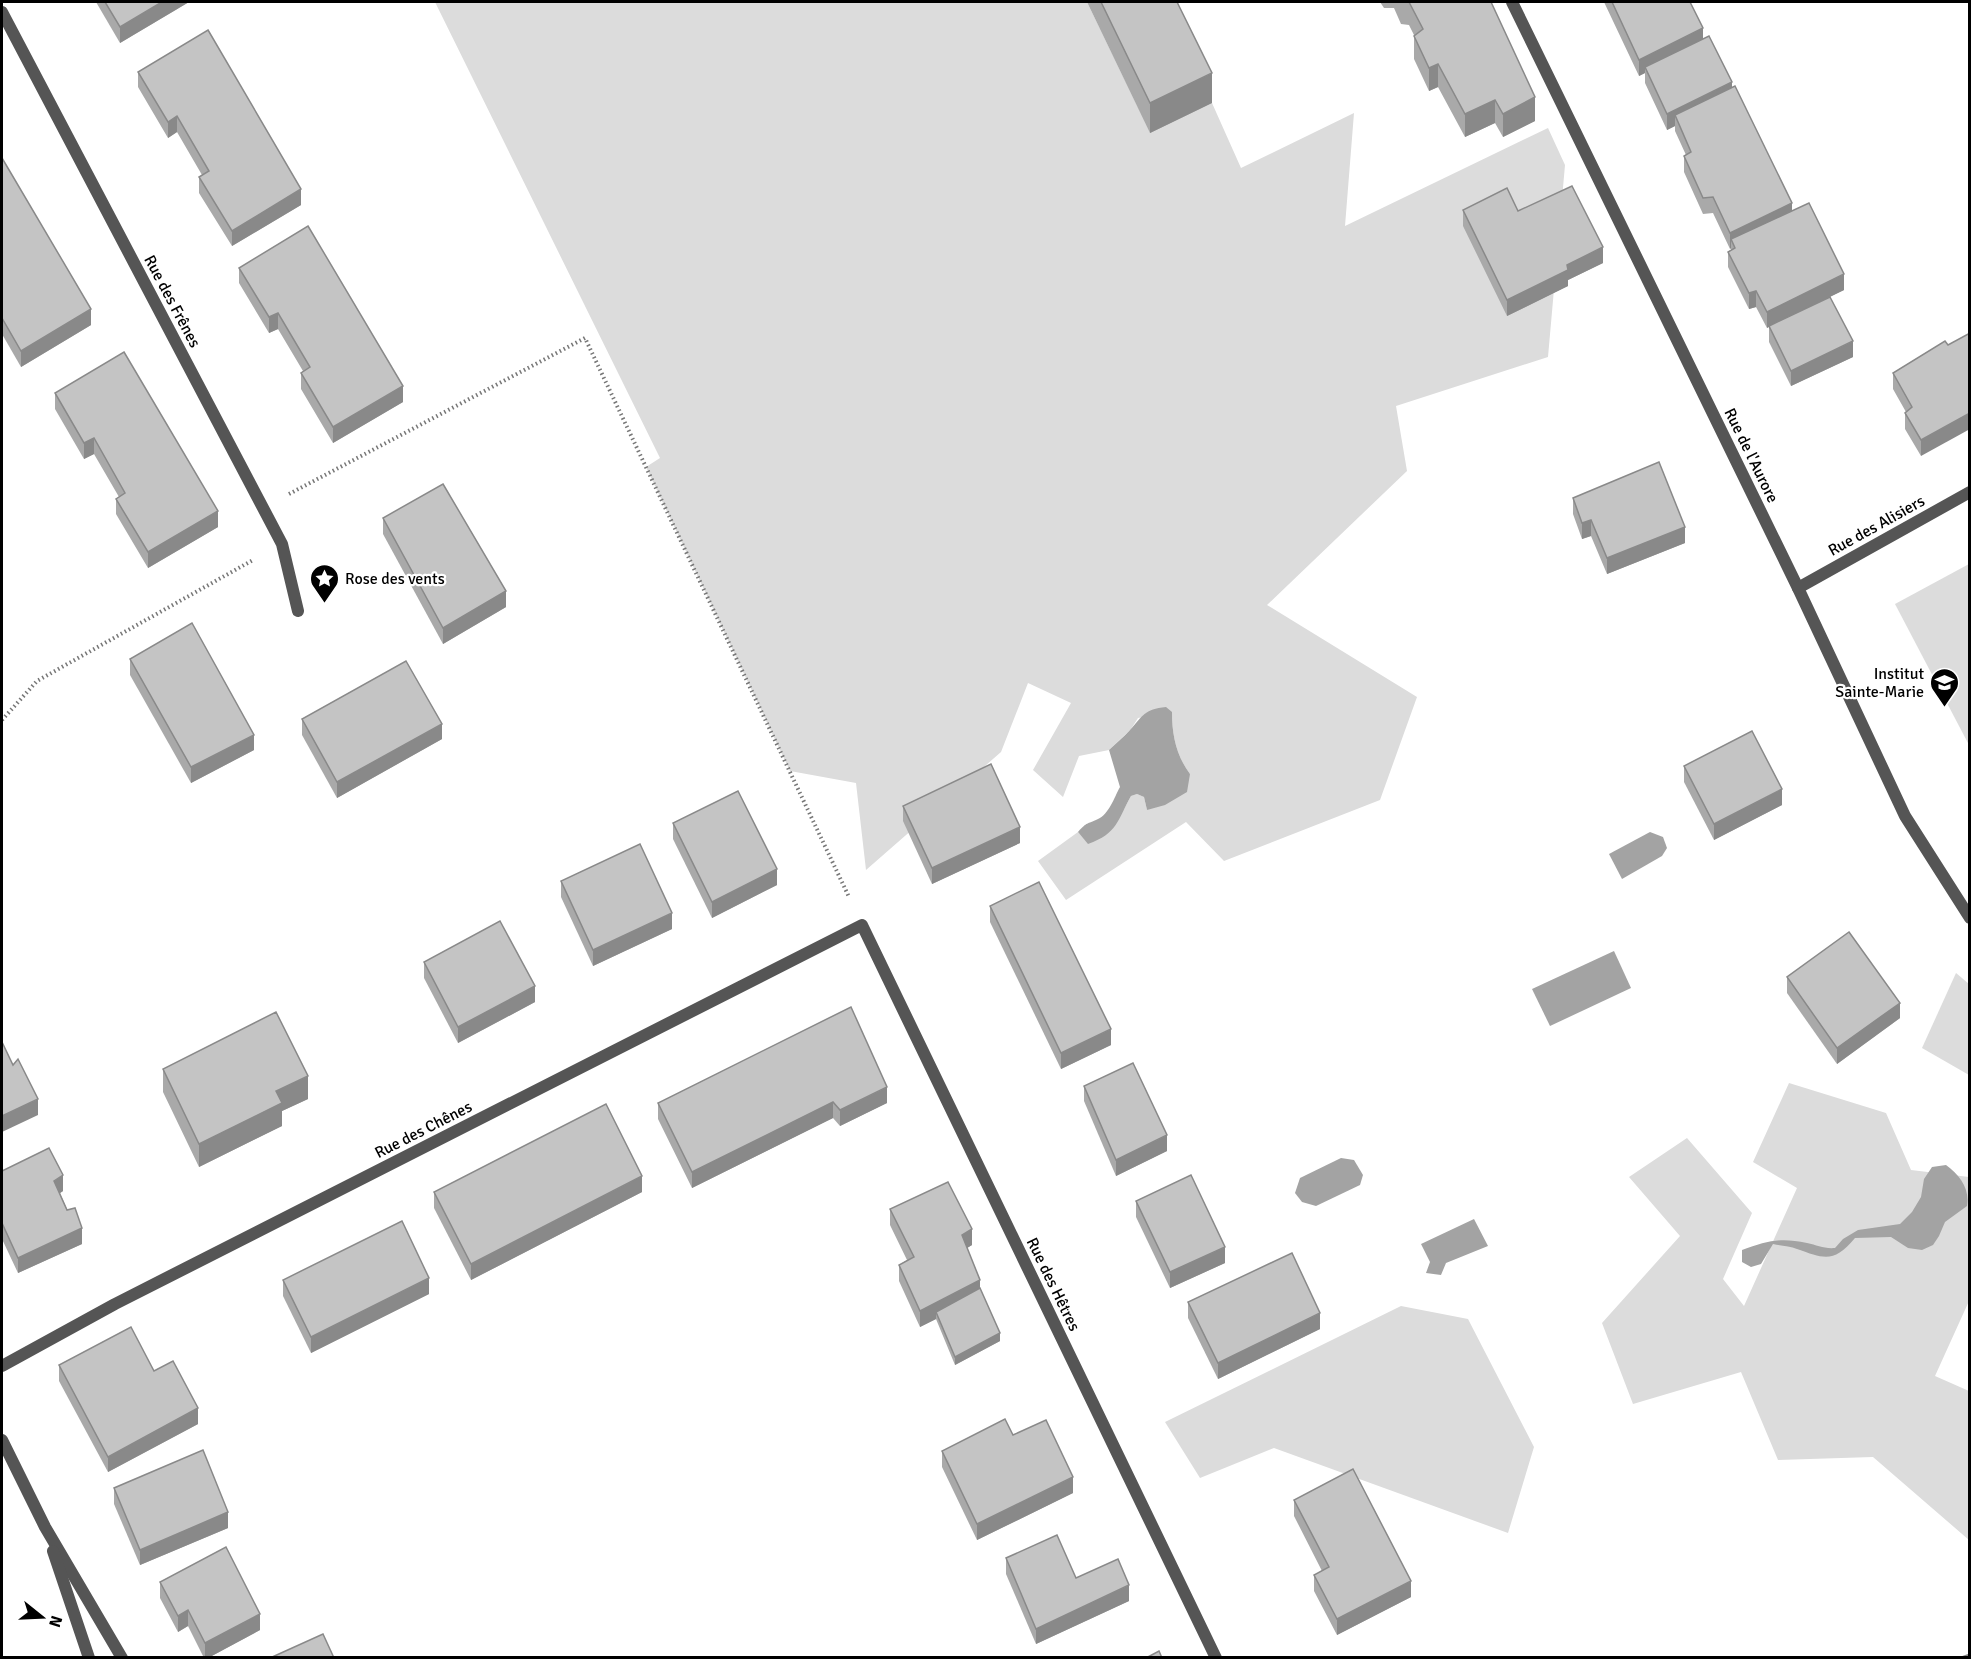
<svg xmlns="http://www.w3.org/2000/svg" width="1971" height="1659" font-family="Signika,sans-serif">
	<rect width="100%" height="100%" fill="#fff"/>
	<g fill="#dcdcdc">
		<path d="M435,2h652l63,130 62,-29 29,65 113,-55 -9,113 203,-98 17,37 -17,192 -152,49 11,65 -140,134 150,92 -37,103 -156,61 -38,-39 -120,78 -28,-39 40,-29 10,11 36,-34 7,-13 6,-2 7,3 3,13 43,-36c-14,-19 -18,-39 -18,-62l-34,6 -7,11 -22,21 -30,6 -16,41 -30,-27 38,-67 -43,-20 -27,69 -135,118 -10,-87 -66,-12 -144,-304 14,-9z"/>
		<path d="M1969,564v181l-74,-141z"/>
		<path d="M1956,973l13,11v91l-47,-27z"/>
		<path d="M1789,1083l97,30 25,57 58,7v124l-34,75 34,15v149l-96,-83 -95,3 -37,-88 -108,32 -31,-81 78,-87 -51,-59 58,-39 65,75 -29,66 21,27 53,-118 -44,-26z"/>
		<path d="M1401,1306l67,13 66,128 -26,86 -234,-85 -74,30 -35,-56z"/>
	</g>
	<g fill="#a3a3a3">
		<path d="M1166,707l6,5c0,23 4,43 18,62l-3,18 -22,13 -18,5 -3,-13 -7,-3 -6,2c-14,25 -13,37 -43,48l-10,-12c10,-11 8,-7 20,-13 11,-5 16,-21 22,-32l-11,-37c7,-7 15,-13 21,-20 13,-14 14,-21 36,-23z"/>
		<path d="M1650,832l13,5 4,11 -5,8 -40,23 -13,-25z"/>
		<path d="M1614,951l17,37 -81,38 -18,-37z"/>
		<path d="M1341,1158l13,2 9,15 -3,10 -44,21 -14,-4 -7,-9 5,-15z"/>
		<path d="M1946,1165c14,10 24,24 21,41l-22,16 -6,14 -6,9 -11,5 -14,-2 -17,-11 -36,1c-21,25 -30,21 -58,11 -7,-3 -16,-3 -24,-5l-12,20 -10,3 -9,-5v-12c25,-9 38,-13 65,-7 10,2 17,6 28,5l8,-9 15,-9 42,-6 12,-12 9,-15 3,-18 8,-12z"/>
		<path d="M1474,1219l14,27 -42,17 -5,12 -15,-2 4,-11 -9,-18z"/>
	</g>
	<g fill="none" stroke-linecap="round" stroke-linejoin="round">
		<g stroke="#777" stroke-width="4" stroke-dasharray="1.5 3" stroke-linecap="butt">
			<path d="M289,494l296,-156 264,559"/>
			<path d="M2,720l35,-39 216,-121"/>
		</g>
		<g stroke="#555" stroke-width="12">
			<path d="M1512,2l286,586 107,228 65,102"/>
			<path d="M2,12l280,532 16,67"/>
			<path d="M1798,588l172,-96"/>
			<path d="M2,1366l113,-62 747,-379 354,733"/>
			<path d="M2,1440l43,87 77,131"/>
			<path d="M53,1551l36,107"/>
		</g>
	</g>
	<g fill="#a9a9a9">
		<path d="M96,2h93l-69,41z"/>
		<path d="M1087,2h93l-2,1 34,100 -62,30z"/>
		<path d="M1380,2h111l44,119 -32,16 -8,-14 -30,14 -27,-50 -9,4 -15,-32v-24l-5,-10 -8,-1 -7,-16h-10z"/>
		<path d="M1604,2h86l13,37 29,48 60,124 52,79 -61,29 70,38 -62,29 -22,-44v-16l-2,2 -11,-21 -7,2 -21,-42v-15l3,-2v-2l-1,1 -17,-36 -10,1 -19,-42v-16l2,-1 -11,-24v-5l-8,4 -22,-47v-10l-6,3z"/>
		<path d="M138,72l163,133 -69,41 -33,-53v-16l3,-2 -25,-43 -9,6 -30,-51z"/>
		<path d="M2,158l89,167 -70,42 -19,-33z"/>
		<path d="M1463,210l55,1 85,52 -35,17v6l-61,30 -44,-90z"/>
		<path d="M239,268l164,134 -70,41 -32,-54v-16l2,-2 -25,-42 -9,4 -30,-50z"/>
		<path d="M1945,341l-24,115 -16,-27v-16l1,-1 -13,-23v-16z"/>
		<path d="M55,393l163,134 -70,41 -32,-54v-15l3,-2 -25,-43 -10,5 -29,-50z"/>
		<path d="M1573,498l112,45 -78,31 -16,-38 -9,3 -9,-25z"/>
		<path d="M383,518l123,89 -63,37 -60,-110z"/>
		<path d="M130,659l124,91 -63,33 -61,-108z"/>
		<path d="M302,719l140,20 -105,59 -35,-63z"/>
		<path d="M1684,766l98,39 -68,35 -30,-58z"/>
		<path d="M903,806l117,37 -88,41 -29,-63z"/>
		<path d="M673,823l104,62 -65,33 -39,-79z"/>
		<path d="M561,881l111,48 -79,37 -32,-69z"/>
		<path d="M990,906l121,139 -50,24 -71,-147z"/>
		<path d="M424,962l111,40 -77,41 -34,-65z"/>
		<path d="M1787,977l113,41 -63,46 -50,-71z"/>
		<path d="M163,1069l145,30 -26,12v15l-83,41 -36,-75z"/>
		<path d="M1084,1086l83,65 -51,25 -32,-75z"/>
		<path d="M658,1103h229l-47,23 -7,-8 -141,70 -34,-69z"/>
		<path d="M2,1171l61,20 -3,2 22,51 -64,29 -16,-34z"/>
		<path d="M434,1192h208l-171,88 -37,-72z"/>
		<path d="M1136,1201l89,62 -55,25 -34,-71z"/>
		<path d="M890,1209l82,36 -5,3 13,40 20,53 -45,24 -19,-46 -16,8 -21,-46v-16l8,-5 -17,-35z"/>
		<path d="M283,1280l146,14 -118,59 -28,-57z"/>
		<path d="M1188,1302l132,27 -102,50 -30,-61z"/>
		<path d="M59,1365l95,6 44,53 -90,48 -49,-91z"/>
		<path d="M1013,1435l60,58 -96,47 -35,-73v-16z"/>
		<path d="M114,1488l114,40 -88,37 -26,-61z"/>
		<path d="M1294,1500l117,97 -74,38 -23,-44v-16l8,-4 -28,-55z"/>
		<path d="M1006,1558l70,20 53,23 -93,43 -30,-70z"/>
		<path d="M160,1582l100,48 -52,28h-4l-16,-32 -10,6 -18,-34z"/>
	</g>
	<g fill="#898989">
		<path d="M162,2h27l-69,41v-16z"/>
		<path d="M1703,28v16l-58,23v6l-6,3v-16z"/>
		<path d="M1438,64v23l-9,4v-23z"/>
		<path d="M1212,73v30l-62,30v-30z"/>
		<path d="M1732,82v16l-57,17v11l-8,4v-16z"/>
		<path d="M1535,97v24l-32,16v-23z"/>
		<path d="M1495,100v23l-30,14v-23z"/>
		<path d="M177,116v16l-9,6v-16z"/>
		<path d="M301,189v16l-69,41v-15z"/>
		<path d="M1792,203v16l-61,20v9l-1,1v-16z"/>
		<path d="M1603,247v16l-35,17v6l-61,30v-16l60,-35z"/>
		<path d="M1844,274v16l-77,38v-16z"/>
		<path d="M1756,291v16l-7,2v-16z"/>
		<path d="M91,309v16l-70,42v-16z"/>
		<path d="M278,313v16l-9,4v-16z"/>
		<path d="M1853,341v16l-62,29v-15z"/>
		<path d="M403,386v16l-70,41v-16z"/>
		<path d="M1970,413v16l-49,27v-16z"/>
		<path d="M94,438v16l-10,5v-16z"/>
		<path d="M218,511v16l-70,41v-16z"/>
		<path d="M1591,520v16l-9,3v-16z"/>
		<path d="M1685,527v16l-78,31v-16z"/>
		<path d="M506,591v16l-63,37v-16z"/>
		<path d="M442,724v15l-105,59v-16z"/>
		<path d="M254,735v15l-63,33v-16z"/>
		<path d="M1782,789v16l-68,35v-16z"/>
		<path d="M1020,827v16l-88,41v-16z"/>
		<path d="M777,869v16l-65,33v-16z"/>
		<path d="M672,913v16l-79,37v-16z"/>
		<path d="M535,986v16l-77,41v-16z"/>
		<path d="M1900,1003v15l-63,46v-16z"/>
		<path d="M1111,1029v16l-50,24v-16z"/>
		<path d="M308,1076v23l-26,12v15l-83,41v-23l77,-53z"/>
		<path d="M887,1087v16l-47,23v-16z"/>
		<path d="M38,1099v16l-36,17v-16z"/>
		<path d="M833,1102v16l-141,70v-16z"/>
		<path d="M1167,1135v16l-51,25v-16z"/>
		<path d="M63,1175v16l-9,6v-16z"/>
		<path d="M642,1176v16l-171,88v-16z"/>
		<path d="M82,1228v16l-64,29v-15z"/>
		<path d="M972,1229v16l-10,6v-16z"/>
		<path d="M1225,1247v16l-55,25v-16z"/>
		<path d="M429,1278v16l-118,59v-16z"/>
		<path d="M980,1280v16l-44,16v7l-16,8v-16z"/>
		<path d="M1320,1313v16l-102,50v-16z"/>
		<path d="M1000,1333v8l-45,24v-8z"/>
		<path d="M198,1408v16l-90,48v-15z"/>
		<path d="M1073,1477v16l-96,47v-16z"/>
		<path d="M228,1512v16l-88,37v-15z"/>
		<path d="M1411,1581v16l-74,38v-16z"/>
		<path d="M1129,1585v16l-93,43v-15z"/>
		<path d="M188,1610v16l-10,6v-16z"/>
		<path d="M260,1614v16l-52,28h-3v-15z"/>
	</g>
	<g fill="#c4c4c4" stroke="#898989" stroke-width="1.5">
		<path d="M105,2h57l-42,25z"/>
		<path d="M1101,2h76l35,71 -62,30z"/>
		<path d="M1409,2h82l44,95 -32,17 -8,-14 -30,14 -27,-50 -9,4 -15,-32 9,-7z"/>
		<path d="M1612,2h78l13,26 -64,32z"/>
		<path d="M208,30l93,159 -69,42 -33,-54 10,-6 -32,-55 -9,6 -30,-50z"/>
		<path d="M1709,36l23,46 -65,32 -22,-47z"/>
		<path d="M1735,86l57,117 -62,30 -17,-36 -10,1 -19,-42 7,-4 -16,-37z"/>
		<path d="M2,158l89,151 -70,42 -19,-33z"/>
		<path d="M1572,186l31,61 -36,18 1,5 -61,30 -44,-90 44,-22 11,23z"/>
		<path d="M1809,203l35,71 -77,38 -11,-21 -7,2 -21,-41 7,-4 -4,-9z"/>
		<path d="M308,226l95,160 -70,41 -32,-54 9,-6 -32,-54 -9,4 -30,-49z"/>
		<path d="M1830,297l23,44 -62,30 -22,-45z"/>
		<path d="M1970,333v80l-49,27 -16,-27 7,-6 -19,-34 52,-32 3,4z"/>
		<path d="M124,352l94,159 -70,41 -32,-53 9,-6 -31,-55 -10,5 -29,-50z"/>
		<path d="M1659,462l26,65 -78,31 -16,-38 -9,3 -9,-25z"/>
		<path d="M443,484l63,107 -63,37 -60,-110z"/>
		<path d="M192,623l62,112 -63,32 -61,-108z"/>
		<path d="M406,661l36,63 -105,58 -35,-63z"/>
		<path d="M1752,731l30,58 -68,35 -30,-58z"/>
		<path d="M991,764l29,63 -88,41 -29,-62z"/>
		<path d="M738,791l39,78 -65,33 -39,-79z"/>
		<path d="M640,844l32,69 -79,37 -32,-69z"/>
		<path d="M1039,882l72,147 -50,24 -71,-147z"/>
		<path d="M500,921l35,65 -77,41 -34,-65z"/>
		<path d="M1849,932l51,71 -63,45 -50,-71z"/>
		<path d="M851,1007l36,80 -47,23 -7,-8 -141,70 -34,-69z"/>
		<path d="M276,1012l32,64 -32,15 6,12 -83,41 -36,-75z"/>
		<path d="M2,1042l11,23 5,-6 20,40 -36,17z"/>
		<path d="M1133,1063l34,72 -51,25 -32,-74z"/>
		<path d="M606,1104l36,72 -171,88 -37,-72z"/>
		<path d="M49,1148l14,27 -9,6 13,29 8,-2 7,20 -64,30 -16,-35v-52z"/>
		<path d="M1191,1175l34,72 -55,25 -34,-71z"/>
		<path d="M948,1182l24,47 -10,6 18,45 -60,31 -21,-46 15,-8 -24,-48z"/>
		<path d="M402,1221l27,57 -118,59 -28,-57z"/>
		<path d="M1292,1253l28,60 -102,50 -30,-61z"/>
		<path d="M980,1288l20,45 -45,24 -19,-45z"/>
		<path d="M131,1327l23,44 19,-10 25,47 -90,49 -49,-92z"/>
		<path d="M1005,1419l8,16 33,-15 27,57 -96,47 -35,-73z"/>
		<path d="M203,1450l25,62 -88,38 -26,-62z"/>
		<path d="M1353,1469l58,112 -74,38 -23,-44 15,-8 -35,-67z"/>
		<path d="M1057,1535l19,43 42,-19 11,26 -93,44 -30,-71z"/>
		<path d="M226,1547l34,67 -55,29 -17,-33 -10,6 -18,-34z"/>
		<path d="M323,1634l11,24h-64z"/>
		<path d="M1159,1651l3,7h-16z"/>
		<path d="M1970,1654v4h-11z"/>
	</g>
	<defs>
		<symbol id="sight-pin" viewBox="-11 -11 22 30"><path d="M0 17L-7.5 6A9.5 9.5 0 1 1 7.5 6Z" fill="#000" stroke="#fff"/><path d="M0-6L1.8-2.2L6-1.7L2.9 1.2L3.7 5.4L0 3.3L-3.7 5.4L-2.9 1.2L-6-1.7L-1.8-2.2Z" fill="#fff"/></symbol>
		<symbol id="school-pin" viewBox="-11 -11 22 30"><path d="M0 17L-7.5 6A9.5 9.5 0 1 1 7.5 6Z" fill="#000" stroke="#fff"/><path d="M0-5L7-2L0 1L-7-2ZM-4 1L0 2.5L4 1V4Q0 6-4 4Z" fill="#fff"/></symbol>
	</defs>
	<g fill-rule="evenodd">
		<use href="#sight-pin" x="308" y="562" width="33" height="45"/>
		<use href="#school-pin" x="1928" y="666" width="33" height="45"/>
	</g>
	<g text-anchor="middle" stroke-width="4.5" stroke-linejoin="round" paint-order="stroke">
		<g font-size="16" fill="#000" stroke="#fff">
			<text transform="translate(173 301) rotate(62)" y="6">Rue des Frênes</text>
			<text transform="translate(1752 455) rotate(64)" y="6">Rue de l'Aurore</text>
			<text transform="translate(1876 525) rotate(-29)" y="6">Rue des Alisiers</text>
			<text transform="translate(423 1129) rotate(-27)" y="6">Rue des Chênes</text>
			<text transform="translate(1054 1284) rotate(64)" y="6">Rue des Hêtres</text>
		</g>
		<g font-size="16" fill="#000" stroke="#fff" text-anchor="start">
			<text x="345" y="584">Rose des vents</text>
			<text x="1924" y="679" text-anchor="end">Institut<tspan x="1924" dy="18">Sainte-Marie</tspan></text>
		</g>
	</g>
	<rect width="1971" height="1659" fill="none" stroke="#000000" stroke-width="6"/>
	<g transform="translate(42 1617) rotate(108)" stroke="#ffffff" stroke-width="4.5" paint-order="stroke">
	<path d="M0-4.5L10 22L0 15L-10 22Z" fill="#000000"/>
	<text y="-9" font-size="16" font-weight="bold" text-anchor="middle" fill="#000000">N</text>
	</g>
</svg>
*****
### Prompt
Search the material for the string "linecap" and show every line that has it.

### Response area
	<g fill="none" stroke-linecap="round" stroke-linejoin="round">
		<g stroke="#777" stroke-width="4" stroke-dasharray="1.5 3" stroke-linecap="butt">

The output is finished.